I feel like this is basic training for us. We have to be strong
because we have the power to heal ourselves, we just have to learn the rules to "live" by. I did make a mistake I forgot that the Hershey candy bar that I have been enjoying actually contains " milk" chocolate!
gluten-free since 11/03, neg biopsy, IGA elevated
Posted 21 January 2004 - 02:26 PM
Don't kill for a pizza, as another post mentioned - get gluten-free pizza crusts (for example I got mine at Mr Ritts gluten-free bakery in Phila) to keep in the freezer for pizza cravings.
Get a bread maker and a gluten-free breadbook or pull recipes from the web. I've enjoyed having fresh warm bread right from the maker, a treat I never had before my diagnosis! Invest in Xantham gum and guar gum and the "weird" flours. My favorite so far is the all purpose gluten-free flour - so easy to use. Keep gluten-free pancake mix on hand, and try cornmeal pancakes. Make peanut butter chocolate chip cookies - no flour needed!!
There are so many great things out there to enjoy. For me it took a long time to get better enough re:depression to muster the energy to get stocked with recipes and ingredients and feed myself. But my friends and family were GREAT and helped me out and now I enjoy cooking and baking more than I ever did before. As for social life, I feel mine hasnt changed. I just cook A LOT MORE and invite everyone over!
IT GETS BETTER!
Posted 26 January 2004 - 01:42 PM
I'm new to the boards as well. Reading the boards has helped in curing the all alone and no one nows how I feel but where do you all find the strength to start a TOTAL change of lifestyle. I'm 31 years old, have 3 young children and work 5 nights a week in a fast food restuarant. On top of being diagnosed with celiac disease, I am also very anemic, and have an underactive thyroid. Writing this makes me teary, I had never felt extremely sick growing up, just always anemic, with the occassional migraines. It never seemed to bother me. Now I am so tired that my oldest misses the school bus at least 3 times a week, and I nap with the younger two. Because you can't really see anything wrong with me, other than being tired , my husband doesn't grasp the whole change in diet I need to make for me to feel better. Did anyone else feel sorry for themselves for having to change? I know it's for my own good but it's depressing.

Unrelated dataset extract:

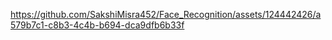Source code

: 

https://github.com/SakshiMisra452/Face_Recognition/assets/124442426/a579b7c1-c8b3-4c4b-b694-dca9dfb6b33f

Thank you the opportunity to rant, even that helps.
Posted 26 January 2004 - 02:23 PM
I come here often and it really helps to know you're not alone.
Here's to good health!
Posted 15 March 2004 - 10:26 AM
making multiple batches corn bread and gluten-free bread mixes for the bread machine
this way you only have to clean up flour and mess once instead of 20 times.
leave the yeast and wet ingredients out till your ready to cook down the road.